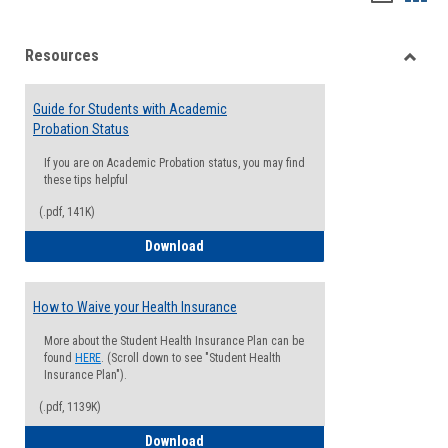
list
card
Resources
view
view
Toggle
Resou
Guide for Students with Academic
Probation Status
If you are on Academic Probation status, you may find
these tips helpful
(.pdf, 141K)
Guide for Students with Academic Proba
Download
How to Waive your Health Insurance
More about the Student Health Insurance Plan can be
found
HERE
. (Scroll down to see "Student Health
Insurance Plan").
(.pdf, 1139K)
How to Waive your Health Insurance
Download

* * *

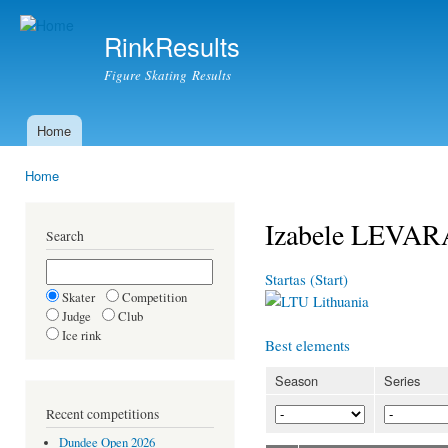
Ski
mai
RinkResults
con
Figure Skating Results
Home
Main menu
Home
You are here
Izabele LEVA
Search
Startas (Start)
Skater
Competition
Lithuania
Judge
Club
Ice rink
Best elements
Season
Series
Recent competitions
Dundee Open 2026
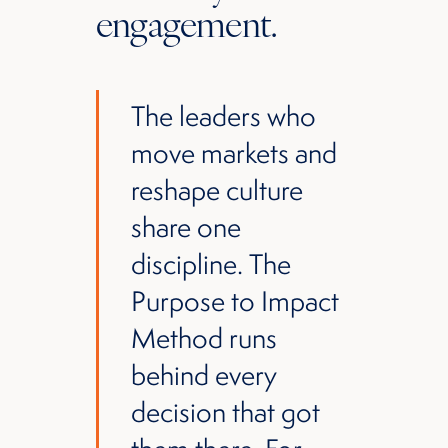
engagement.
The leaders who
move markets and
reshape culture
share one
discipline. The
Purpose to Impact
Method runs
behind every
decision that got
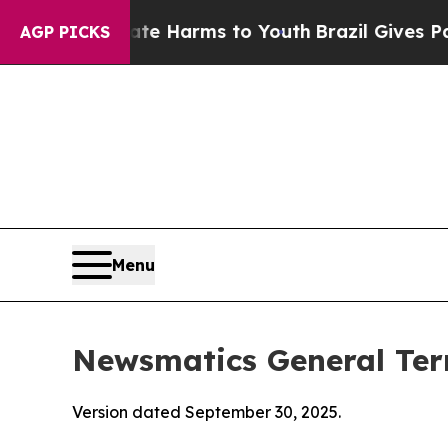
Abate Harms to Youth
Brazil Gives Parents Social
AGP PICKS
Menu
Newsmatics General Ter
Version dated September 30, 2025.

==

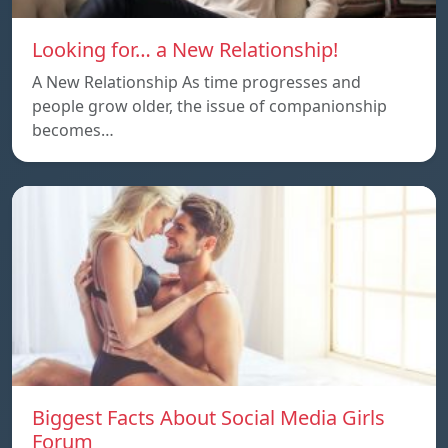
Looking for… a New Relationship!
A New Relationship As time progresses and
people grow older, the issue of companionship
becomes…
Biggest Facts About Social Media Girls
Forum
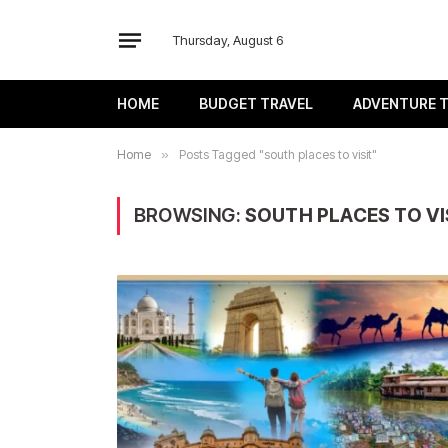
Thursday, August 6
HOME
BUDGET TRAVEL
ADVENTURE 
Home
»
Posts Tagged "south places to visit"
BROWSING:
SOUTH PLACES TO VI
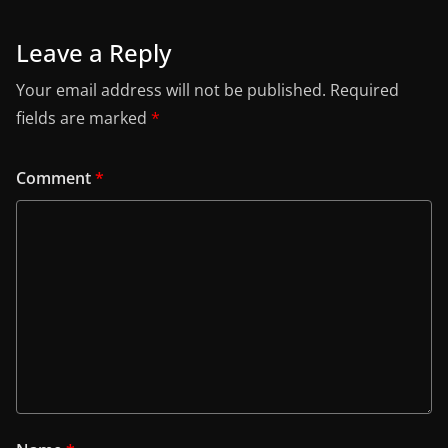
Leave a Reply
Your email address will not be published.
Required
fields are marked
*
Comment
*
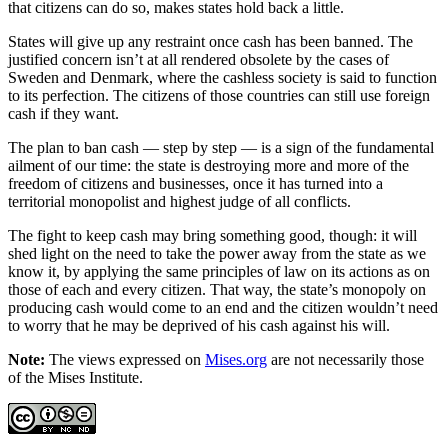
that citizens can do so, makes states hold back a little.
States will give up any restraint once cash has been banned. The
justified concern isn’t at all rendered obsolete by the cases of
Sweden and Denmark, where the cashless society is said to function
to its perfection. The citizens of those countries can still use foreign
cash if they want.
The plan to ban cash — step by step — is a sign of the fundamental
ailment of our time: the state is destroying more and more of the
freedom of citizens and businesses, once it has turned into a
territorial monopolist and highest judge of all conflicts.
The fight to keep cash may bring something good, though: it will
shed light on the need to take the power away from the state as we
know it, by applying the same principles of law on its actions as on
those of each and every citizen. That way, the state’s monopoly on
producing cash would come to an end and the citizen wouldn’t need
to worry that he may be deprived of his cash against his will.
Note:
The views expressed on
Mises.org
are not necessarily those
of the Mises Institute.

__Task goal__:
Copy each line of the data that includes the word "Guide".

__Output of the exercise__:
Guide for Students with Academic
Guide for Students with Academic Proba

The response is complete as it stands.